▶ **The task**
In the post below about the Baby Browning pistol, at what distance did the little gun shoot pretty much to point of aim?

>> Begin Passage to read

Wednesday, January 7, 2009

In her gloved hand she had a .25 automatic...

Breda has the picture and story here.

When we were at the range, I had the opportunity to run a couple of magazines through a Baby Browning. Truth to tell, I kind of liked it. The little thing shot pretty much to point of aim at 15 feet, and kept all the rounds in a 2" to 3" circle, and for me anyway, experienced no failures to feed, fire, or eject.

Both Breda and her mom had trouble even getting the thing to run - the first problem is the slide requires considerable hand strength to operate, while the pistol itself offers very little area for getting a good hold. The next problem is related - there is only room for one finger on the grip, and unless you really bear down, the gun will shift in your hand dissipating enough of the recoil impulse to result in failure to reliably eject. Finally, making the whole thing worse, is the fact that if you try to hold higher in the frame, (a natural reaction to try to get a more secure grip) the slide will ride back across the top of your hand creating your own little set of railroad tracks.

I think it's a case where the design of the gun was so successful that it ultimately failed. (See Update)It was made small enough to hide anywhere and then deployed in a hurry, but if you don't get a perfect hold it's going to jam on you, thus defeating the purpose of a back up gun.

If "smallest possible" is your goal, you would probably be better served by one the the NAA mini revolvers, but when a dangerous dame gets the drop on Phillip Marlowe this is what she's holding.




"Reach for the sky, shamus."


Update: James Rummel Takes exception to my use of the word failure.
Actually, he is correct, I was writing without thinking, and failure, was not the word I should have used.

What I was trying to convey, albeit clumsily, (hey, it was afternoon at work, and I was in the torpor stage of my day) is that all firearms - all machines actually - consist of a series of trade offs. With hand guns, you are balancing size, weight, capacity, power of cartridge, ease of use, cost, and many other factors.

Hideout pistols trade capacity, and in case of the .25 autos, stopping power, for concealability.

The Baby Browning I shot was a finely crafted pistol - well designed and a pleasure to look at, but I think in this case, too much was traded off for size.

>> End Passage to read
>> Begin Data extract

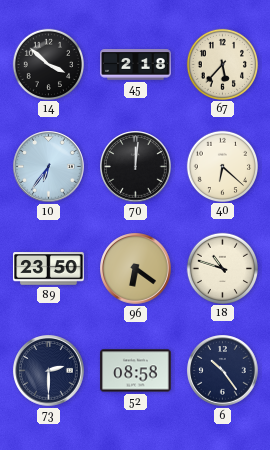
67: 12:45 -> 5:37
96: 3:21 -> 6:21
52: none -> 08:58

>> End Data extract
>> Begin Data extract

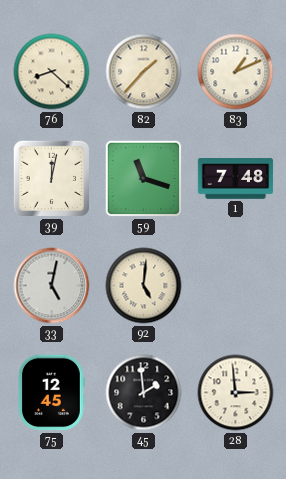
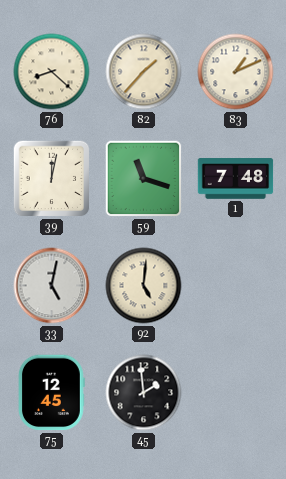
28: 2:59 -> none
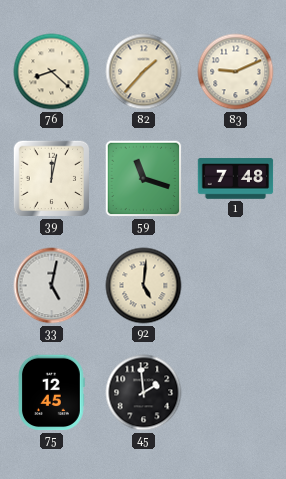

>> End Data extract

▶ **Task output**
15 feet